FIG. 2 shows an embodiment of the present invention wherein the non-volatile write cache may comprise a plurality of data tracks on the disk 4. In the example of FIG. 2, the plurality of data tracks for the write cache are located near an outer diameter of the disk where the data rate is fastest and therefore the throughput of the disk is fastest. In addition, in one embodiment the write cache on the disk 4 is implemented as a circular buffer so that the head 2 need not perform seeks in order to service multiple write commands from the host, thereby avoiding the mechanical latency that would otherwise limit the throughput of the write commands. Similar to the embodiment of FIG. 1A described above, during an idle mode of the disk drive the write data stored in the disk write cache may be flushed to a non-cache area of the disk allocated for โpermanentโ storage of the LBAs. After flushing the write data from the disk write cache, the corresponding LBAs of the write cache are marked as invalid so they may be overwritten, but may still be accessed during subsequent read commands until they are overwritten.
FIG. 3 shows an example relationship of a percentage of write data steered to the non-volatile write cache as a linear function of the workload. In this embodiment, when the workload is below a threshold, all of the write data of the write commands received from the host is written to the disk (bypassing the non-volatile write cache).

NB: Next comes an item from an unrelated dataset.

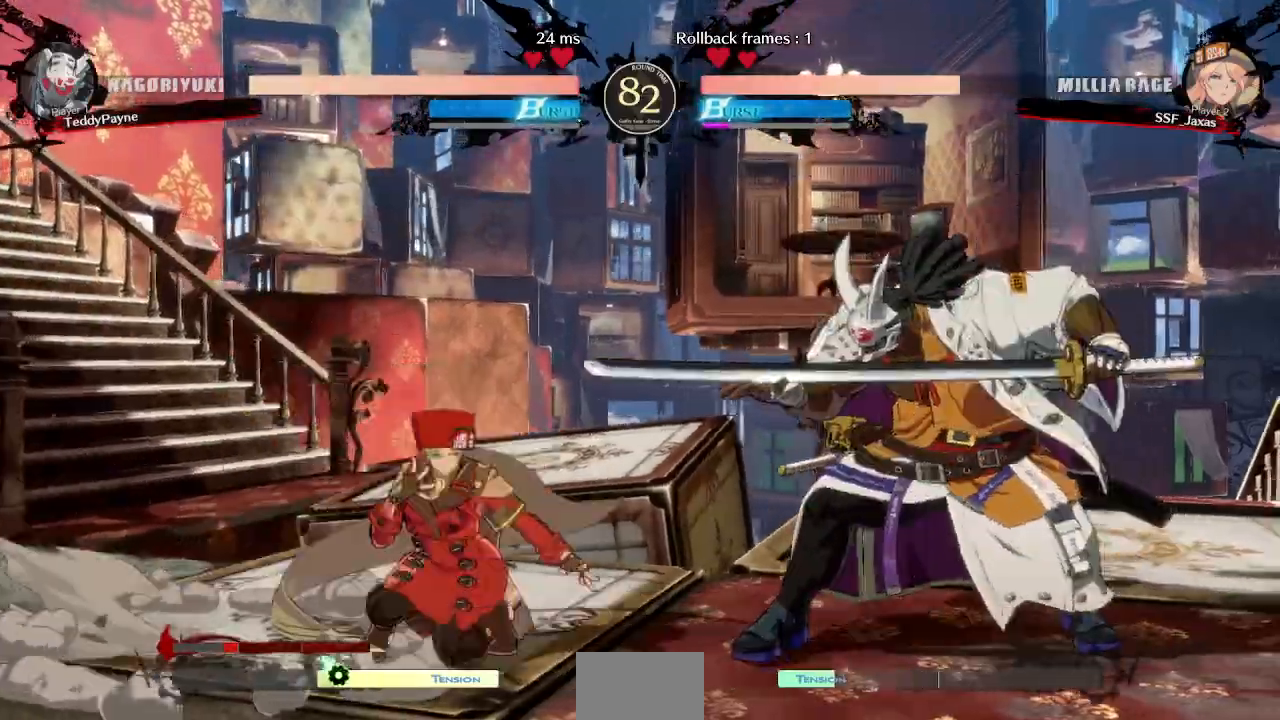
{"dt_ms": 500, "buttons": ["R1"]}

As the workload increases beyond a threshold, a percentage of the write data is steered to the non-volatile write cache until eventually all of the write data is steered to the non-volatile write cache. Although the example of FIG. 3 shows a linear relationship between the amount of write data steered to the non-volatile write cache and the workload, any suitable function may be employed, such as a suitable quadratic or exponential function.
In one embodiment, a migration algorithm may be employed to migrate LBAs of write commands to either the NVSM 16 of FIG. 1A or to the disk 4. For example, if a write/read frequency of an LBA exceeds a threshold, the LBA may be assigned to the disk 4 to mitigate write amplification of the NVSM 16. In other embodiments, the migration policy may assign randomly accessed LBAs to the NVSM 16 to avoid the mechanical latency of the disk 4 whereas sequentially accessed LBAs may be assigned to the disk 4. Accordingly, in one embodiment the percentage of write data steered to the non-volatile write cache (e.g., FIG. 3) corresponds only to the write data that would have otherwise been written to the disk 4. That is, the LBAs of the write data already assigned to the NVSM 16 may not impact the steering algorithm described above. In another embodiment, the amount of write data assigned to the NVSM 16 may impact the steering algorithm if the NVSM 16 is not able to sustain throughput of all the write data (to both the write cache area and non-cache area of the NVSM 16).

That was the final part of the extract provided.